→ Document extract
____________

Categories: Stories

Zimbabwe committed to compensating white farmers but……….

Zimbabwe's white farmers brace themselves up during the "land grab"- pic M&G

President Robert Mugabe’s government is committed to compensating more than 6 000 white farmers whose land it has compulsorily acquired since 2000, but funding problems mean the process might be protracted, Zimbabwe’s Finance Minister said yesterday.

Zimbabwe’s new constitution, adopted in 2013, makes provision for the compensation of the dispossessed farmers, mostly for improvements on the land, and government has this year started consultations on how to make reparations.

Chinamasa told a consultative workshop — jointly convened by the government of Zimbabwe, the European Union and the United Nations Development Programme and attended by representatives of former and resettled farmers as well as western diplomats from the United Kingdom and the Netherlands — that the State was determined to “bring closure” to the highly divisive land issue.

Chinamasa said the renewed effort to compensate white farmers was in line with the government’s bid to normalise ties with the international community and pave way for the country’s re-admission into the global economy.

____________

→ Provided information
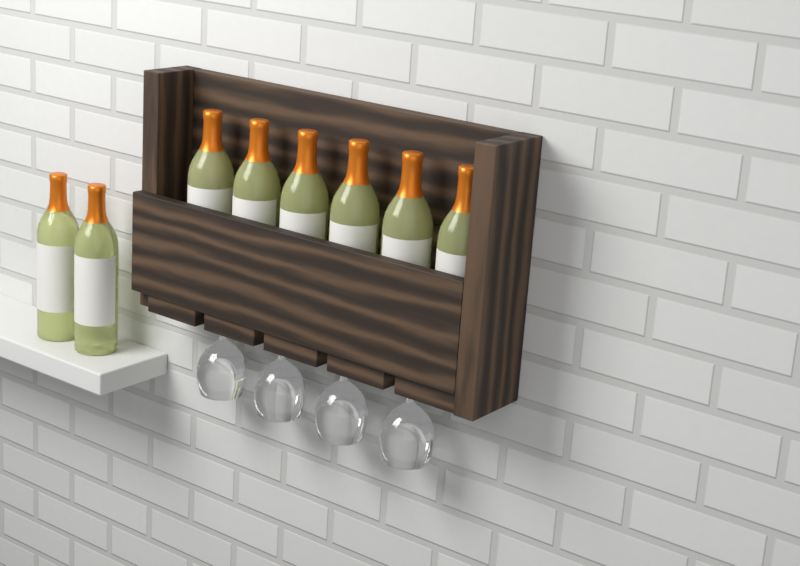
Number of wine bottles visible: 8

____________

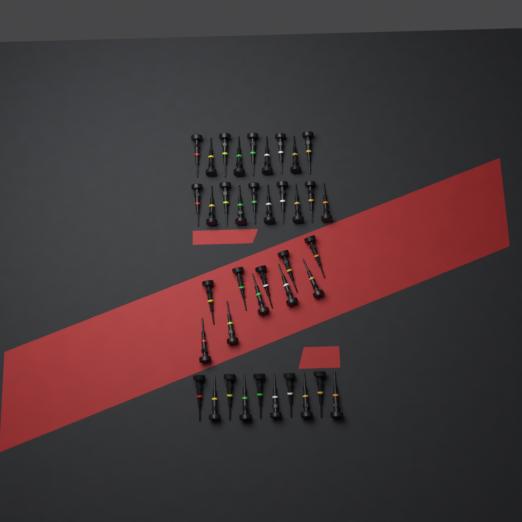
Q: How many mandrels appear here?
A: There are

____________

→ Job
Write the next part of the news article about Zimbabwe compensating dispossessed white farmers, picking up after its final paragraph.

→ Answer
“Re-engaging with farmers here is much more important than re-engaging the world,” Chinamasa said.

He, however, cautioned that Zimbabwe would need time to pay the farmers, whose losses are said to run into billions of dollars, according to independent valuations. Zimbabwe has struggled to draw in an average $4 billion in annual revenues since 2009 when it dumped its currency to informally dollarise and tame hyperinflation, which had reached 500 billion percent in December 2008, according to International Monetary Fund (IMF) statistics.

“We need to be realistic, we are hamstrung by sub-optimal economic growth and a debt burden, but it is important that we know how much we owe,” Chinamasa said, refuting media reports that he had circulated a paper in Parliament detailing a $10 billion compensation fund.

Although Chinamasa did not provide details of how the government would raise the cash to compensate the farmers, a concept paper circulated at the meeting listed Treasury Bills, allocations from the budget, a land tax and donor funds as possible sources of funding.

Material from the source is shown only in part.